- **Trecho do documento**

>>>>

Presa, verba de R$ 70 mi sai do alcance de 2016 e ameaça Olimpíada de 2020





















Verba será destinada a projetos de formação de atletas olímpicos

O prazo que o Brasil tinha para formar uma geração vencedora para os Jogos Olímpicos de 2016 já acabou: novos atletas estão se destacando, parte da elite que foi a Londres se mantém na ativa e ainda restam quatro anos de preparação, mas é improvável que alguém deixe as escolinhas de formação para conseguir a vaga. Os investimentos para a criação da próxima geração de ídolos, no entanto, estão em parte paralisados: por falta de comunicação, verba garantida por lei segue presa sem poder beneficiar clubes formadores - cerca de R$ 70 milhões que já não farão diferença para a próxima Olimpíada, mas miram os Jogos de 2020.

Promulgada em março de 2011, a Lei 12.395 alterou a Lei Pelé e determinou que 0,5% dos valores arrecadados em loterias e concursos sejam destinados a projetos de formação de atletas olímpicos e paralímpicos. A Confederação Brasileira de Clubes (CBC), que recebe a verba, não pode fazer o repasse, já que alega que é necessária uma regulamentação: é preciso definir diretrizes e critérios para que os interessados se manifestem. O valor começou a ser arrecadado no início de 2012 e já chega aos R$ 70 milhões, segundo informou ao Terra o presidente da entidade, Francisco Antônio Fraga.


“Serão recursos auditados, fiscalizados pelo tribunal de contas e é por isso que têm que andar em linha absolutamente reta. São recursos públicos que têm que ser cuidados e muito bem fiscalizados, devem ter clareza absoluta de como podem ser aplicados”, afirmou. Não há uma definição sobre isso, no entanto. Francisco Fraga afirmou que esperava uma resolução por parte do governo para “logo”. O Terra contatou o Ministério do Esporte, que respondeu via assessoria afirmando que a entidade é livre para empregar os valores como bem entender.

"A regulamentação da “nova” Lei Pelé (alterada pela lei 12.395/2011), nos itens que expressamente determinam aplicação de acordo com regulamentação, está em análise nas instâncias competentes do governo federal. Porém, no que tange ao repasse de recursos à Confederação Brasileira de Clubes (CBC), não há necessidade de regulamentação. A Confederação pode fazer uso dos recursos que já estão disponíveis assim que julgar conveniente", informou o ministério.


A burocracia não impedirá a distribuição da verba uma vez que a questão seja resolvida, segundo o presidente da CBC. Os clubes interessados terão de elaborar projetos que serão avaliados por uma comissão mista, composta por membros da entidade, do sindicato de atletas e do Ministério do Esporte. A avaliação seguirá um regimento e contará com parecer jurídico do Tribunal de Contas da União. “Vai ser muito rápido”, disse Fraga, sob a expectativa de conter o atraso que pode desconcertar o esporte olímpico no País.

<<<<

- **Lista de exercícios**
1. Substitua "comissão mista" por "comissão técnica" na reportagem sobre a verba para atletas olímpicos e reescreva o trecho entre "A burocracia não" e "olímpico no País.", inclusive.
2. Dê continuidade à reportagem sobre a verba para atletas olímpicos a partir do ponto em que ela termina.

- **Dados de raciocínio sobre geometria de cenas**
>>>>

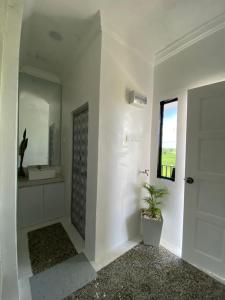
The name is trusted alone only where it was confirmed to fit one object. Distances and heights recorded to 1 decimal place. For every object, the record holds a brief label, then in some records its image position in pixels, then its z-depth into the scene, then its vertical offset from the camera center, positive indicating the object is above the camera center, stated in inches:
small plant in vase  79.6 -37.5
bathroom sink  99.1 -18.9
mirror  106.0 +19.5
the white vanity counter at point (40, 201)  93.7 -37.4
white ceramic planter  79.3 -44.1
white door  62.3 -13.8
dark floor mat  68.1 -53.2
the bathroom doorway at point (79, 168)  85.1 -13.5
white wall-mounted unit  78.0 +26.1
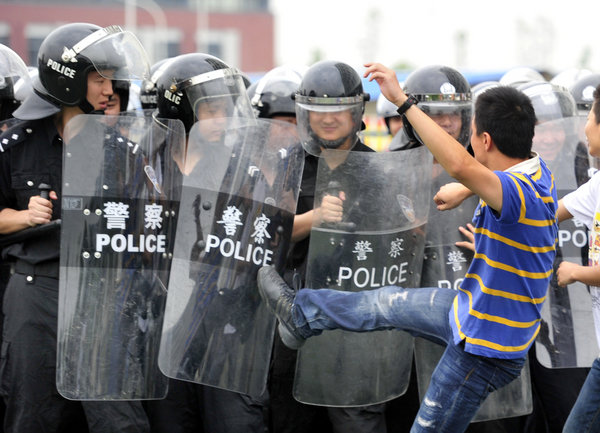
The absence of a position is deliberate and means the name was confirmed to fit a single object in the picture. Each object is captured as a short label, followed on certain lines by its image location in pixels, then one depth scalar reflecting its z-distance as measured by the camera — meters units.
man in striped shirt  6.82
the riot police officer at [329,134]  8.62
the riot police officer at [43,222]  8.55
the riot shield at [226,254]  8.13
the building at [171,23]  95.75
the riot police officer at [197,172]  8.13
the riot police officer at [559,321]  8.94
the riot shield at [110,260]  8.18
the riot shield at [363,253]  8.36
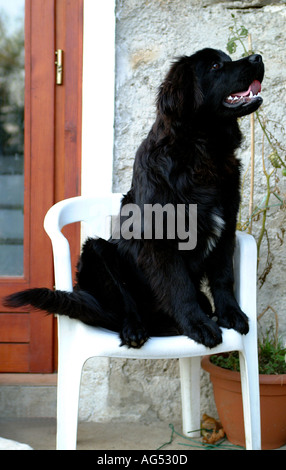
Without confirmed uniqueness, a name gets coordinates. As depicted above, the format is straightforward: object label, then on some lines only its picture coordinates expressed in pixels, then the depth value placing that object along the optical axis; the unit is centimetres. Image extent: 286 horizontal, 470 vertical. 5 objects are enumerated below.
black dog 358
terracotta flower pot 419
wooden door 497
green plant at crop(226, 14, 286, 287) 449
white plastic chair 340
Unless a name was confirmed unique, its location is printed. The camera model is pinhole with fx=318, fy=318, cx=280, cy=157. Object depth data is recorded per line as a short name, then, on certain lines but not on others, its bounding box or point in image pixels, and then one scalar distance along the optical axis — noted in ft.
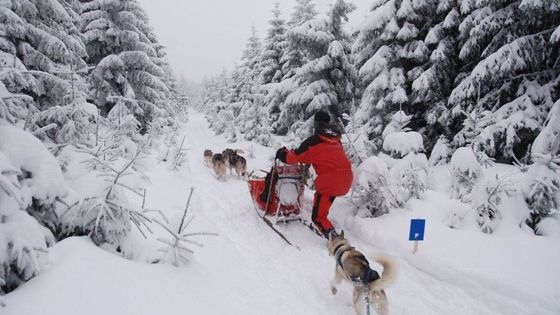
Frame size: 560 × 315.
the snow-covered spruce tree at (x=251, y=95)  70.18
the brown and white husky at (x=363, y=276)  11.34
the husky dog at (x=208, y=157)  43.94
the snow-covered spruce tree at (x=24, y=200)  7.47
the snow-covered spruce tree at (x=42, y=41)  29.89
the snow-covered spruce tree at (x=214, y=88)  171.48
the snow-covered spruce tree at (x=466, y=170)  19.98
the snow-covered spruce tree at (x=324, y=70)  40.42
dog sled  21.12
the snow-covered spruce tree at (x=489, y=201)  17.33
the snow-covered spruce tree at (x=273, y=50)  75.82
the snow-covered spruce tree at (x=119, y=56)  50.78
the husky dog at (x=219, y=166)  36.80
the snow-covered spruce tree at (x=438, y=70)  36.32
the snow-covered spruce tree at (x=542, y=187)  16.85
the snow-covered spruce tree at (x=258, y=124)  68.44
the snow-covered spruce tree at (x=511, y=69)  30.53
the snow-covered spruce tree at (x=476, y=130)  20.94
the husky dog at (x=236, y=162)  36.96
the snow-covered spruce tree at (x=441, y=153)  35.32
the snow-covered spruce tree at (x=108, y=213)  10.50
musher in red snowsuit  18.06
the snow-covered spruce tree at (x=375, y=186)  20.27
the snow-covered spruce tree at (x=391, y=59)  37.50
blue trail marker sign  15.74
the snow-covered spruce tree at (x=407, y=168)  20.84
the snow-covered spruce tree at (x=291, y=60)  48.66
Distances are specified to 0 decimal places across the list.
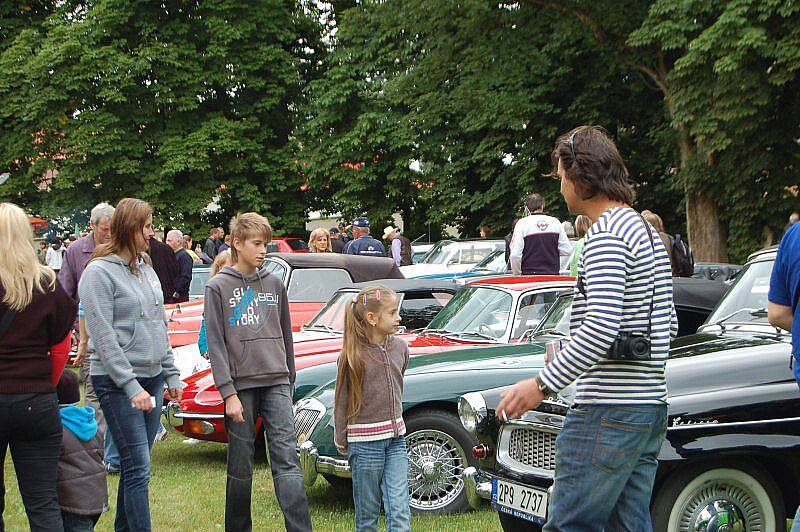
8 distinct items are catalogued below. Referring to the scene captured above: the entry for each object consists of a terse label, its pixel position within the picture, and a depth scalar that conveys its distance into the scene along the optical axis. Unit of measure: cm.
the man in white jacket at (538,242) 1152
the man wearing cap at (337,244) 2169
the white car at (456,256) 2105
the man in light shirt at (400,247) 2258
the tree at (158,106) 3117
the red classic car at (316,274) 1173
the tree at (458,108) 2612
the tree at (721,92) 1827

<<<<
>>>>

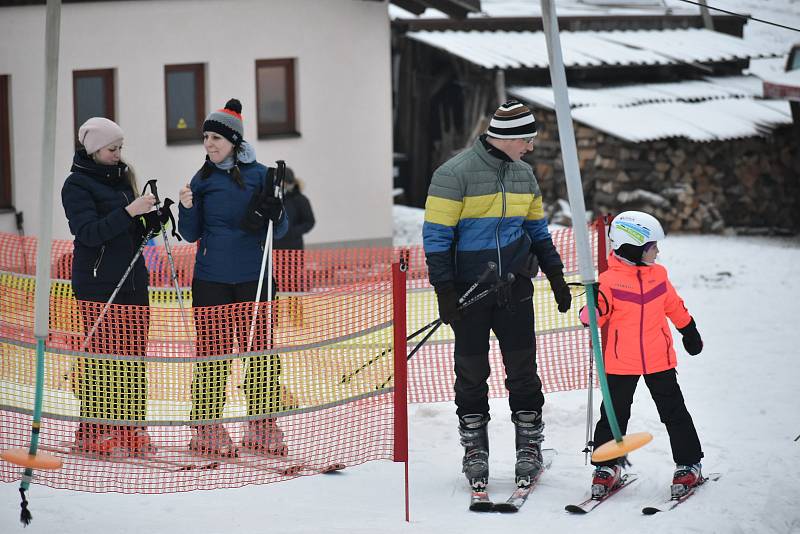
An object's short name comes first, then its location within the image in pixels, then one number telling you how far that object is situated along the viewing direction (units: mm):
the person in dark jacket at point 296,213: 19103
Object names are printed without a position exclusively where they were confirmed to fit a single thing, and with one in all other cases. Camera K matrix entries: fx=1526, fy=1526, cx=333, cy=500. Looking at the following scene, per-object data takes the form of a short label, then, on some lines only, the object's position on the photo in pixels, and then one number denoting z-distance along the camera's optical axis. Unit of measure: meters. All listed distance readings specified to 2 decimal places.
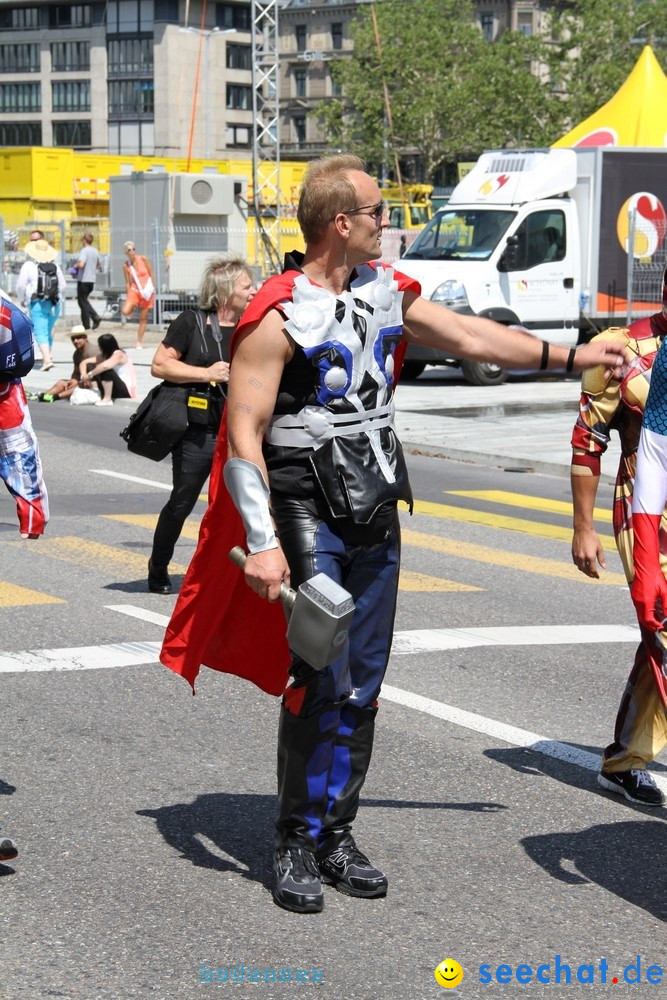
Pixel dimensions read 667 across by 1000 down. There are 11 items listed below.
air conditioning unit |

<<<<
>>>>

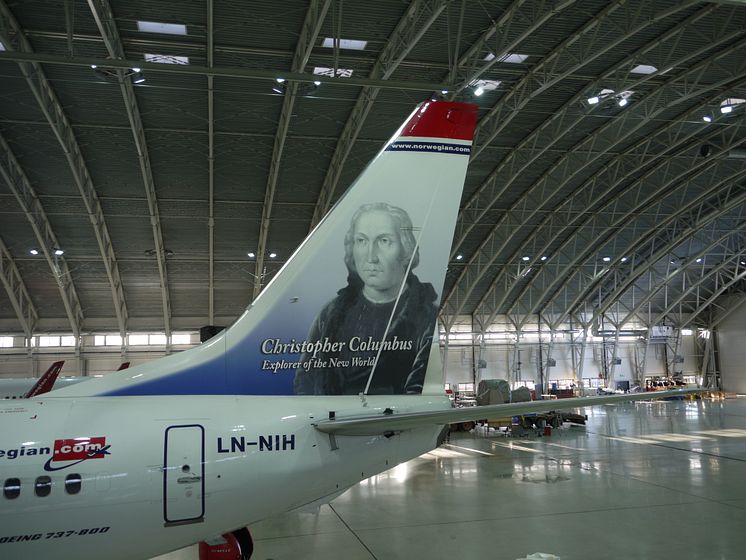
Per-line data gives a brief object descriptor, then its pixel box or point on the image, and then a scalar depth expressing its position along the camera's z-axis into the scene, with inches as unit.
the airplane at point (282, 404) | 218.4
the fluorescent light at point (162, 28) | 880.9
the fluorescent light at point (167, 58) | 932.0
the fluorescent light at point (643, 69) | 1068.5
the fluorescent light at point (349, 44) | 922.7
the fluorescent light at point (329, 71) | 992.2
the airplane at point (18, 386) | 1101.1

<<<<

- **Gabarito**
1.
A burocracia não impedirá a distribuição da verba uma vez que a questão seja resolvida, segundo o presidente da CBC. Os clubes interessados terão de elaborar projetos que serão avaliados por uma comissão técnica, composta por membros da entidade, do sindicato de atletas e do Ministério do Esporte. A avaliação seguirá um regimento e contará com parecer jurídico do Tribunal de Contas da União. “Vai ser muito rápido”, disse Fraga, sob a expectativa de conter o atraso que pode desconcertar o esporte olímpico no País.

2.
“Uma verba como essa não tem foco no imediato, mas no prazo médio e longo, que é investir na formação de atletas seguindo uma tese clássica: você investe muito na base para tirar alguns atletas de ponta. É o que fizeram todos os países que têm atletas no pódio”, complementou o Francisco Antônio Fraga. É por isso que esses R$ 70 milhões já estão fora do alcance dos Jogos de 2016. Além disso, não devem aliviar a dificuldade dos clubes ou impedir o que se repita o que aconteceu com o Flamengo, com tradição em esportes olímpicos, mas que recentemente fechou as equipes profissionais de natação, ginástica e judô.


Ninguém faz um atleta em menos de oito anos. Isso não existe”, disse ao Terra Suzana Pasternak, assessora da presidência para gestão de recursos ao esporte do Pinheiros, de São Paulo, uma das potências brasileiras no assunto. O clube arrecada recursos pela Lei de Incentivo ao Esporte e mantém atletas de alto rendimento com patrocínios, planos de carreira e outros benefícios como o bolsa-atleta, esse destinado pelo governo diretamente aos competidores. “Projetos que trabalham com planos anuais ou bianuais não vão trazer resultados. Existe toda uma programação que tem que sair da base”, apontou.

























Diego Hypólito ficou sem clube para treinar com fim das equipes flamenguistas

Para chegar a esse patamar, o Pinheiros teve de se profissionalizar para aproveitar ao máximo as receitas obtidas, processo pelo qual também passou o Grêmio Náutico União, de Porto Alegre, outro protagonista no cenário dos esportes olímpicos no Brasil. “O esporte olímpico no Brasil não é autossustentável. As dificuldades dos clubes são enormes”, confirmou Paulo Prado, vice-presidente de esportes da entidade. Ele relatou ao Terra problemas para obtenção de incentivos governamentais por conta de trâmites burocráticos, embora eles agora estejam abastecendo o clube.

Atualmente, o Grêmio Náutico União tem três projetos pela Lei de Incentivo ao Esporte. Um convênio firmado junto ao Ministério do Esporte, por exemplo, permitiu a captação de R$ 7 milhões para compra de equipamentos. A maior dificuldade reside na questão de patrocínios privados. “O empresariado gaúcho não investe em esportes, é muito recente em relação a isso, talvez até por culpa nossa. A gente nunca se abriu muito, agora começamos a trabalhar isso. Mas todas as tentativas foram negadas, é difícil”, disse o dirigente.


Por isso, a manutenção de atletas de alto nível é tão complicada no Brasil. A aposta na revelação de atletas é uma constante no País, mesmo em clubes como o Flamengo: encerrou o projeto de atletas de alto nível, mas mantém as escolinhas de formação. Quando se profissionalizam, os custos ficam maiores e o apoio quase sempre surge depois que os resultados apareceram. Para 2013, primeiro ano do ciclo dos Jogos de 2016 e véspera da Copa do Mundo de 2014, os problemas crescem bastante.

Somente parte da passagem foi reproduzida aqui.